El viajero siempre encuentra aventuras al subir a Dalt Vila,
la polis más antigua de las Islas Baleares, habitualmente bronceada de silencios pero que estos días toma un baño de
multitudes y bulle inmersa en una feria medieval tan postiza como divertida.
Al escalar las cuestas de la ciudad vieja te das da cuenta
que los de antes debían estar muy en forma, no necesitaban suplementos
vitamínicos, ni hacer footing o ciclismo espantosamente ataviados con mallas
fosforescentes.
A no ser que uno siga el delirante entrenamiento del gallego
Ricardo Fernández, a base de nécoras y ribeiro, que marcha el domingo a correr
veintiún kilómetros por la ardiente Formentera (ya son ganas y aficiones
masoquistas, pero cada uno es como Dios le ha hecho y a veces incluso peor), la
subida al magnífico Dalt Vila es una dura prueba en la que son fundamentales
las tabernas que acogen al peregrino como un oasis en el desierto.
Los mercadillos y los escotes de las mozas también resultan
un magnífico empuje. Luego, cuando se ha coronado algún baluarte, invade un
olor a fritanga de calamares, morcilla, chorizo y un gentío que por su apetito
pantagruélico parece que lleva pasando hambre generaciones.
Mi aventura comenzó cuando en el Montesol, tomando un
vodkatonic (han puesto aberrantes sillas de plástico, pero al menos siguen
trayendo la botella a la mesa para servir la copa como Dios manda), una
estarlette, una mis Mayo de no hace demasiados años, se sentó a mi lado para
beber su ginebra. Naturalmente la charla fue ayudada por las brumas etílicas—lo
que el alcohol ha unido, que no lo separe el hombre—y decidimos dar un paseo medieval, con este nada humilde
cronista proyectando su derecho de pernada.

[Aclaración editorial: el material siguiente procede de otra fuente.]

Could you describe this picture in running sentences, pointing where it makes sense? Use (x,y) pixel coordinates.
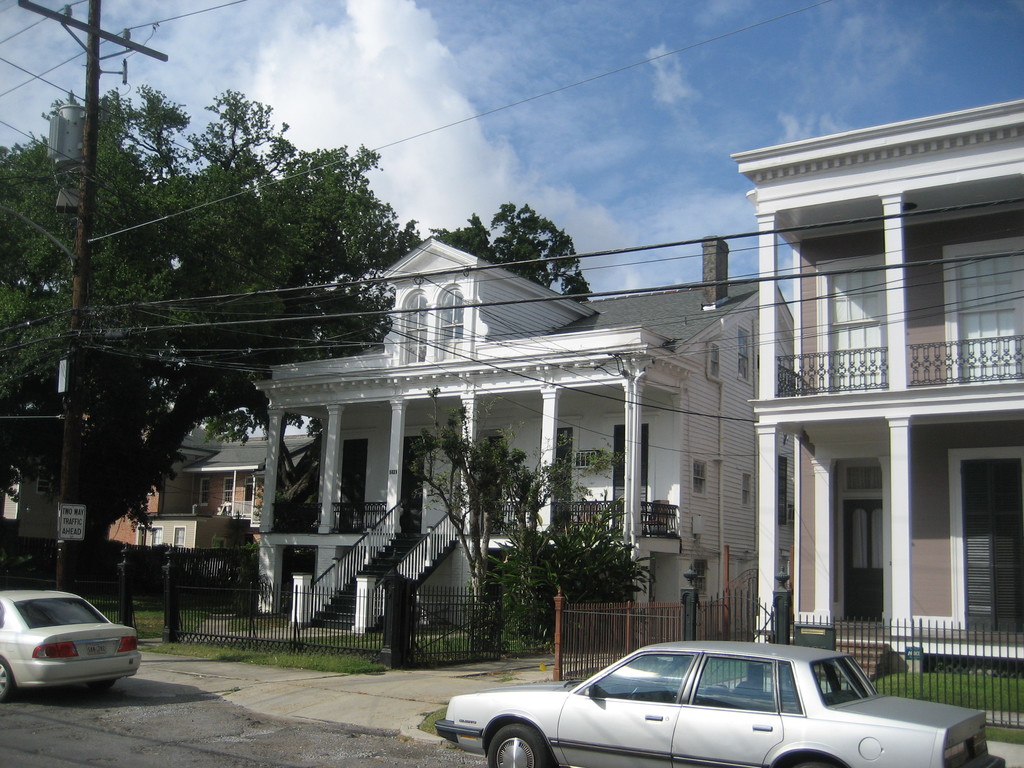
In the image there are cars (549,728) on the road (228,725) with buildings (577,460) behind it along with trees (515,571) on either sides and electric pole (83,126) on the left side (76,148) and above its sky (925,5) with clouds (440,102).
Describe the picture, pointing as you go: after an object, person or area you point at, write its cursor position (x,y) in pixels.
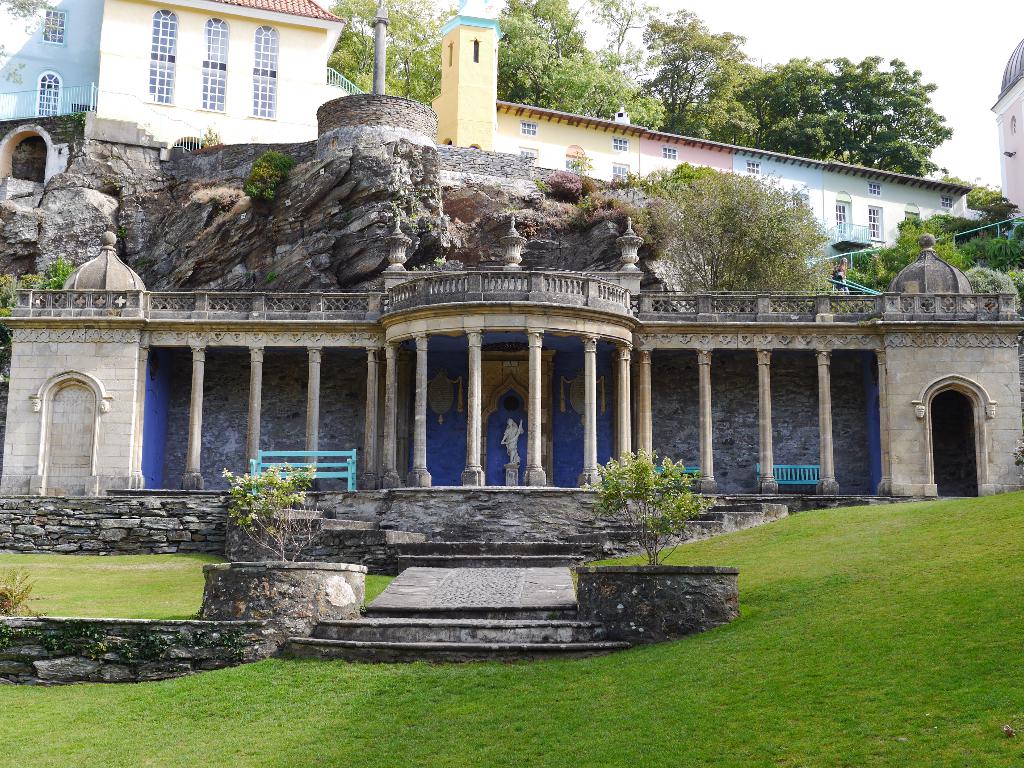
In this image, we can see buildings (504,396), trees (779,249), stairs (382,630), plants (262,485), benches (351,449), a statue (516,461), railings (90,95) and we can see a pole (376,73). At the top (964,54), there is sky (913,61) and at the bottom (773,695), there is ground (781,681).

El paseo fue magnífico y agotador, pero las bien torneadas piernas
de miss Mayo realmente eran un aliciente que daba alas. Debo señalar que las
bestias que descansaban en una especie de pesebre eran los seres que mejor
olían de toda la feria. Pero era un gustazo sensorial y colorido caminar por un
Dalt Vila tan animado, ya libre de políticos con más hambre de foto que
cualquier aspirante a actriz.
Naturalmente dejé rienda suelta a mi pasión y la bofetada—no
se ganan tesoros sin riesgo—fue más moderna que medieval. Así que deambulé como
alma en pena hasta el bar Pereira, donde la noche siempre es joven, y la música
en vivo ahuyenta cualquier tristeza. Era medianoche y los políticos empezaron a
pegar su jeta electoral en los carteles.